The panic lasts only a split second. This is Amber, I remind myself, and on the first twirl and three-step, everything melts away and nothing exists other than the guiding pressure of her hands, her clear intent, and my body moving in alignment with that intent and that guidance. It takes me around her, circling her as she moves her body in time with mine, telling me with her physicality what we’re going to be next, giving me something to echo and repeat and embellish on.
I flounce, working my hips in a circle. My feet cross, or one foot rises and the other roots me into the dance floor as I slowly pirouette, and then we each have one arm around the back of the other’s neck, turning in a full circle together.
I’m so relieved to have passed through the freeform steps without falling to pieces that I almost miss the transition back into the restatement. Amber has me, though, and I’m putty in her hands, and with the hard part over I can finally relax into the moment. It’s like I’m floating through the steps, like when she twirls me she could pull me up into the air and I wouldn’t come down; it’s like there’s the rushing of an ocean, and it’s overpowering me and all I can do is ride the swells and the valleys and be witness to its glory.

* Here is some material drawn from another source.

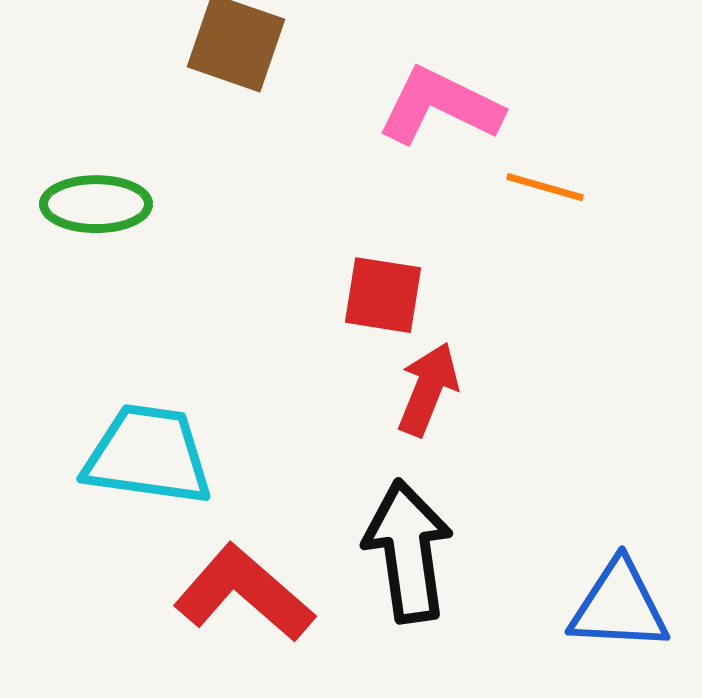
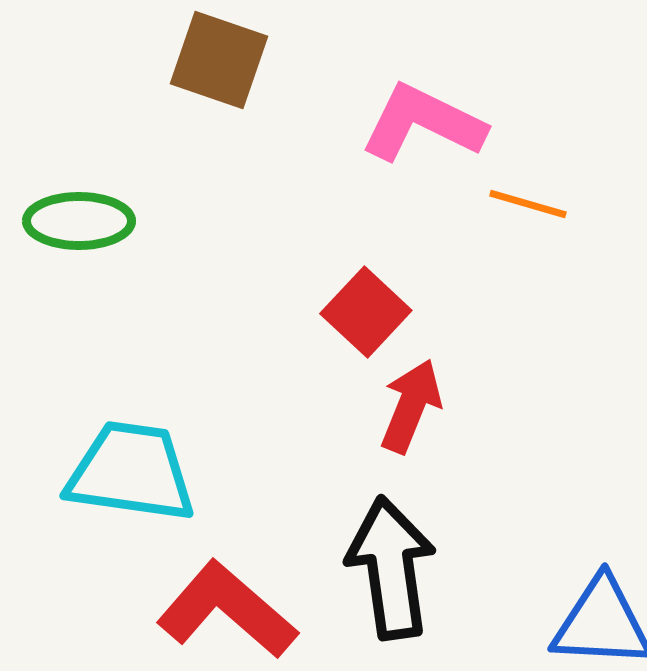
red square: (383, 295) -> (366, 312), turned 34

The dance is over too soon, and at the same time, there’s nothing left in me. She lifts me, rather than dipping me, her hands gripping me at the ribcage and my arms resting lightly on her shoulders, my eyes locked on hers, my core burning. She’s leaning back maybe forty five degrees, and her arms are holding me at the same angle without the slightest bit of wobble, and after a moment that lasts forever she brings me gently in towards herself and kisses me.
I don’t even notice when my feet touch down, but the music is over, and we head together for something we’d caught sight of out of the corner of our eyes.
If the magics of the party have brought the rest of our party together, at a proper table, we’re not averse to taking the hint and joining them, if only to catch our breath.